WHAT TO WORK ON> In the text below on FS2 streams and pulls, what term do the docs use for working on multiple elements at once?

So, start an FS2 Topic, when the command channel gets the reset message, republish on the fs2 topic.

In the main consumer, create a signal, and two streams, one listens to the fs2 topic, and one to the kafka topic. When the fs2 topic gets the reset then it can signal the main consumer to terminate.

Wrap this second set - ie the fs2 topic consumer, and the kafka consumer in another stream which repeats.

So, the flow is now

  1. Get the kafka command reset message
  2. publish it to the fs2 topic
  3. receive fs2 topic reset, signal the main consumer of business message to terminate.
  4. repeat the fs2 topic and business message consumers.

So, how to code it - look here: https://github.com/PendaRed/scala3-fs2/tree/main/src/main/scala/com/jgibbons/fs2/c

Sorry its a dummy Kafka, to simplify the code….

what is fs2 pull good for

Streams are pure, and emit values. Or they are effectful (ie have an IO type) and also emit values.

If you want to maybe aggregate a sequence of values in the stream and then continue, how to do that - well pull is your friend. You must know the right API to call to change a stream into a pull, then you can call more chunks from the stream inside the pull, until you have what you want, then convert the pull back to a stream so it can continue.

eg collect all the characters until you have a full line. Or collect up to 5 items from the stream. This idea of working on multiple elements at once is called ‘stateful’ in the docs. Streams provide many APIs that do much of the above anyway, but the implementation for them all use Pulls -ie click into them and you will see.

The pull description is hard to get - talking about monadic in results (or sometimes resources, because the docs are confused). ie if you call stream.pull.uncons you get a stream with results, which you can then call things like map, flatmap etc - ie it is monadic on the results. eg

val g: Pull[IO, INothing, Option[(Chunk[Int], Stream[IO, Int])]] = Stream.eval(IO{1}).repeatN(20).pull.uncons

Look at the pull API for functions which can takeN or echo or etc.

Once you have your Pull, you want to do stuff, before getting back into the stream (maybe). The crucial APIs are:

  • Pull.output() - this can be given chunks and will give you a pull with output rather than results. This is critical as you can then call .stream on it to get back to streaming stuff.

DATA>

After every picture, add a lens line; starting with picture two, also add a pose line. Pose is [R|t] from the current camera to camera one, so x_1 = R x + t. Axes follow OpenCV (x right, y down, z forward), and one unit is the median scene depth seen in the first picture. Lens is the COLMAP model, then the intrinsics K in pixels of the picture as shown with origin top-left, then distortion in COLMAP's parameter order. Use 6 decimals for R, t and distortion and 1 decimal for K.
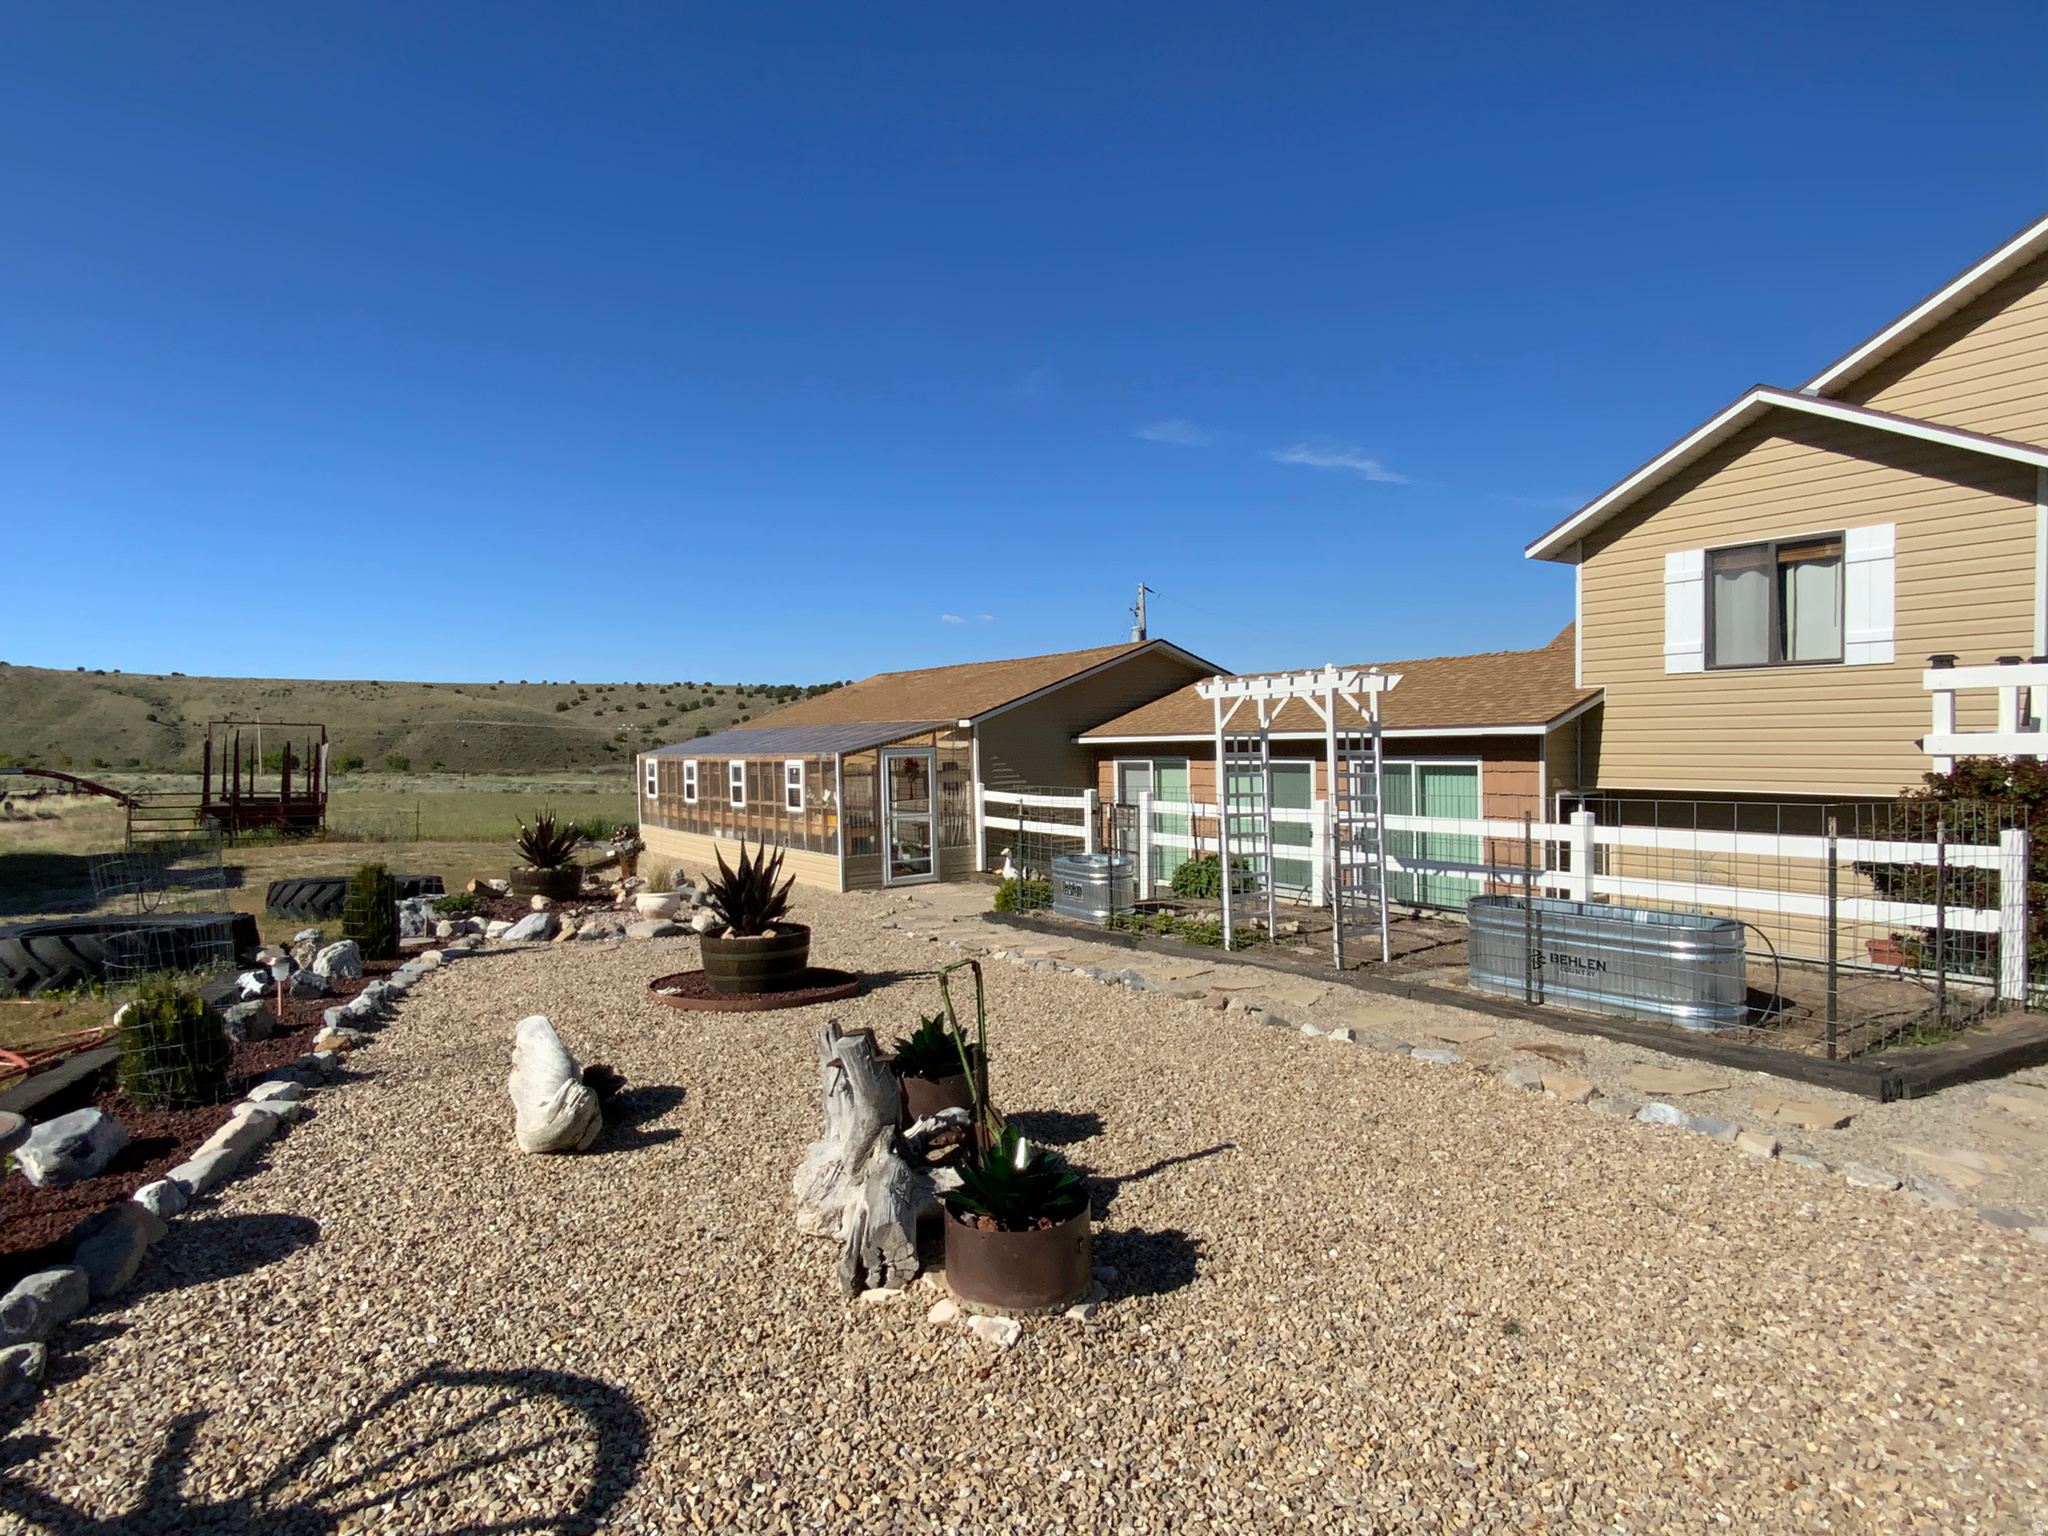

FINISHED TASK> It is called "stateful."